Conseil ou Cour constitutionnelle? - Par Dominique Schnapper

Telles les « marronniers » de la rentrée, le rôle des francs-maçons, le palmarès des cliniques ou des lycées, les nominations au Conseil constitutionnel suscitent tous les trois ans les mêmes critiques. Tous les neuf ans, elles sont d’autant plus virulentes que l’un des trois nouveaux membres nommés, celui qui est choisi par le président de la République, deviendra le président du Conseil constitutionnel. Les critiques sont de deux ordres : la politisation, le rôle indu d’une institution non élue dont les décisions peuvent s’imposer à la volonté des élus.
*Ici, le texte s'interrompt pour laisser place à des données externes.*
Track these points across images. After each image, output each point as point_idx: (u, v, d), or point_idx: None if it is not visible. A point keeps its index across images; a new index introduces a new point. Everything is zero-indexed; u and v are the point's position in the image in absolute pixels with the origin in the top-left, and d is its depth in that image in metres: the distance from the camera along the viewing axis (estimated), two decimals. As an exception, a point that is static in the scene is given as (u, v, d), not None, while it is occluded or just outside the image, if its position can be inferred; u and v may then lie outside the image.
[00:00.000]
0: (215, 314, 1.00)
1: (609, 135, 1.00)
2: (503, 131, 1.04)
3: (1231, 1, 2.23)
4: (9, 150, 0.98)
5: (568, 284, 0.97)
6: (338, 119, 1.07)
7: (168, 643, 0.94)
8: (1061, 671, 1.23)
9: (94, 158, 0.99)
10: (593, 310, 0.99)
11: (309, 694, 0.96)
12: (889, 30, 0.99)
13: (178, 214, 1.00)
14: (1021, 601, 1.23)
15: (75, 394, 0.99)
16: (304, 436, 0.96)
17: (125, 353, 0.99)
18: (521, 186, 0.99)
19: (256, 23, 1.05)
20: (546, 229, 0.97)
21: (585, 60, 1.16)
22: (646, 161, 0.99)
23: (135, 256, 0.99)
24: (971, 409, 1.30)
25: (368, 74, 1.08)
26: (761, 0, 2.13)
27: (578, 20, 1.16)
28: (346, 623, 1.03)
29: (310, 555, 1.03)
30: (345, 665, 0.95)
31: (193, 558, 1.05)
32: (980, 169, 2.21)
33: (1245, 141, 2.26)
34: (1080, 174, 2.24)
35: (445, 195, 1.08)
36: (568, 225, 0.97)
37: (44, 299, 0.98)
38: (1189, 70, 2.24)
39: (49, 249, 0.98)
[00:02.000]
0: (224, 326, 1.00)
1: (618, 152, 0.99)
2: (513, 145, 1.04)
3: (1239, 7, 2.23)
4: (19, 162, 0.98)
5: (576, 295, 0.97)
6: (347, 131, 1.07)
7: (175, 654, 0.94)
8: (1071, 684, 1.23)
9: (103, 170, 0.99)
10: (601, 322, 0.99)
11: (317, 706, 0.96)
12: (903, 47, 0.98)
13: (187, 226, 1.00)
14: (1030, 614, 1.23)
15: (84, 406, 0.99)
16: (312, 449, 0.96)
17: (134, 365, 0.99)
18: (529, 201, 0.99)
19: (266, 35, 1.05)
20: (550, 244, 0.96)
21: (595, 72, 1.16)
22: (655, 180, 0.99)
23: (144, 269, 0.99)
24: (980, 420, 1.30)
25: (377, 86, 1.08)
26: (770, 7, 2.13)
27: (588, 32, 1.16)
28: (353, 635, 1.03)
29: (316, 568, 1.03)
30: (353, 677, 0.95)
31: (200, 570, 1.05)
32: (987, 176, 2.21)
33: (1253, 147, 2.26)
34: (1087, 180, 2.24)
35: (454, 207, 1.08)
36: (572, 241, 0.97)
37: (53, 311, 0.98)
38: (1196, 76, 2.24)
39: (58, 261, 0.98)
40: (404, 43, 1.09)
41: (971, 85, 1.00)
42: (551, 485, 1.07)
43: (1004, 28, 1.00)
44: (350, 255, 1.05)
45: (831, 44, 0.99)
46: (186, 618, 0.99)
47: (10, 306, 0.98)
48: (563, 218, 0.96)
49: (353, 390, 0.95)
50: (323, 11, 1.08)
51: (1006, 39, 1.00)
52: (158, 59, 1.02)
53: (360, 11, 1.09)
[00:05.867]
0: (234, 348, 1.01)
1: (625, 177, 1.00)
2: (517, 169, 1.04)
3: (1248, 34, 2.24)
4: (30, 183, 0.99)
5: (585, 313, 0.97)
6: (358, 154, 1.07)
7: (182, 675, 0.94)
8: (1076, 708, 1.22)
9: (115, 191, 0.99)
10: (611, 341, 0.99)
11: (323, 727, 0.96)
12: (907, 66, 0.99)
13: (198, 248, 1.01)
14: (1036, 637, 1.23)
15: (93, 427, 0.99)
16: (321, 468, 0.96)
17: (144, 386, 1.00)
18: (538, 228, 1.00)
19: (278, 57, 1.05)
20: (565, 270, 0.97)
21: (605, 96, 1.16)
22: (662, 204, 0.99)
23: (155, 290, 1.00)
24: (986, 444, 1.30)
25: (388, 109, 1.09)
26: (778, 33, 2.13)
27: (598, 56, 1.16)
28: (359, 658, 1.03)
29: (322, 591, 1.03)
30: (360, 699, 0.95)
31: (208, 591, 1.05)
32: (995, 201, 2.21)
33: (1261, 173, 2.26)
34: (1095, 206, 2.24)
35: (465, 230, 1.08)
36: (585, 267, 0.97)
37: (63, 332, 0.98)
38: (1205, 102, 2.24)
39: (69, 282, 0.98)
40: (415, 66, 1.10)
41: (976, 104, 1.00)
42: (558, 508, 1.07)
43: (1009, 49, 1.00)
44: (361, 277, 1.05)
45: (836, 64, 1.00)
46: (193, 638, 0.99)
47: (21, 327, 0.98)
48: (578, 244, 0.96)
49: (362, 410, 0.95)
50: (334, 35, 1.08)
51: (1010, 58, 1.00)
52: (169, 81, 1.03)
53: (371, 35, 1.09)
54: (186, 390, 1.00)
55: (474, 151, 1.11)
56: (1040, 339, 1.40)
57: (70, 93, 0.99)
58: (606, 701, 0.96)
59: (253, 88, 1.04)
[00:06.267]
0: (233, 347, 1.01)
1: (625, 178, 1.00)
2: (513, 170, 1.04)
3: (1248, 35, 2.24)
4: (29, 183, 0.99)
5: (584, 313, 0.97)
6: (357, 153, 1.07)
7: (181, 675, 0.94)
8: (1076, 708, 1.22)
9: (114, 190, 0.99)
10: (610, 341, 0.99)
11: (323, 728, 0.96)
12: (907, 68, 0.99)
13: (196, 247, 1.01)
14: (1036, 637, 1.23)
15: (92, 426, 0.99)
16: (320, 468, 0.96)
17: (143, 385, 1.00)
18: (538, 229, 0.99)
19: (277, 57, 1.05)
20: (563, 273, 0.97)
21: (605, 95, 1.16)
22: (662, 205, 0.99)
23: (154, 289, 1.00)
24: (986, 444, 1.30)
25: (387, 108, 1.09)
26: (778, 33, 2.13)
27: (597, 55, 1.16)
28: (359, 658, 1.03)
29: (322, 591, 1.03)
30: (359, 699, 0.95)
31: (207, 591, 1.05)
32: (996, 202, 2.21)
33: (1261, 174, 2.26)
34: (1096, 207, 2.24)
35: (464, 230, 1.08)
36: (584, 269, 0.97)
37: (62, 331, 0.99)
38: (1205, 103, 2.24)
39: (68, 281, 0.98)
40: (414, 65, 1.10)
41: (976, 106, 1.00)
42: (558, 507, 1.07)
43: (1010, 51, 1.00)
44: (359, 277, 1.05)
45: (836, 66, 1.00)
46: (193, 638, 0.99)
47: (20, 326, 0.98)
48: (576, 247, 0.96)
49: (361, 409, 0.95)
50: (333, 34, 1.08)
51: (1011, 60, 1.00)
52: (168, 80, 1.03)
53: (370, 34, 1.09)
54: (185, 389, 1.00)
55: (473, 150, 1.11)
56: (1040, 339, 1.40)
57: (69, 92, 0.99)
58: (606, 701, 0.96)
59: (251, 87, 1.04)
Les cours suprêmes sont par nature des instances qui prennent des décisions sinon directement politiques, du moins à horizon politique, même si elles sont justifiées par un argumentaire juridique. Que les conseillers aient une formation juridique est évidemment souhaitable. La Constitution de la Ve République ne prévoit aucune condition de compétence en ce domaine. Dans d’autres pays, les personnalités nommées par les autorités ont été des juges ou des juristes reconnus. Il n’est que de consulter les biographies des membres de la Cour suprême aux Etats-Unis ou ceux de la Cour de Karlsruhe, la plus respectée des cours européennes. Prenons l’exemple de la cour américaine, la première qui a influencé nombre de cours plus récentes. Les juges qui y sont nommés à vie ont fait des carrières de magistrats ou de professeurs dans les universités les plus prestigieuses ; de plus, ils ont à leur disposition une armée de collaborateurs également diplômés de Yale ou de Harvard. Leur bagage proprement juridique est donc sans rapport avec celui des conseillers français. Leurs décisions sont-elles pour autant moins « politisées » et plus « juridiques » ? On peut en douter. Depuis l’acceptation des lois dites Jim Crow qui séparait le monde des Noirs et des Blancs dans les Etats du sud au début du siècle, jusqu’à l’opposition à la politique du New Deal de Roosevelt et aux récentes décisions sur le droit à l’avortement, il semble que la compétence juridique n’empêche pas de prendre des décisions orientées par les sensibilités politiques. La cour actuelle est formée d’une majorité désormais acquise à la cause des Républicains les plus conservateurs et personne ne pense que ses décisions sont ou seront purement « juridiques ». À la cour de Karlsruhe également, les juges ont une compétence supérieure à celle de la majorité des conseillers français, ce sont le plus souvent les juristes des partis politiques et ils sont proposés par eux. Des décisions récentes sur le rapport avec le droit européen sont incontestablement « politiques », autre forme d’une politisation inévitable des cours chargées de juger de la conformité des lois à la constitution.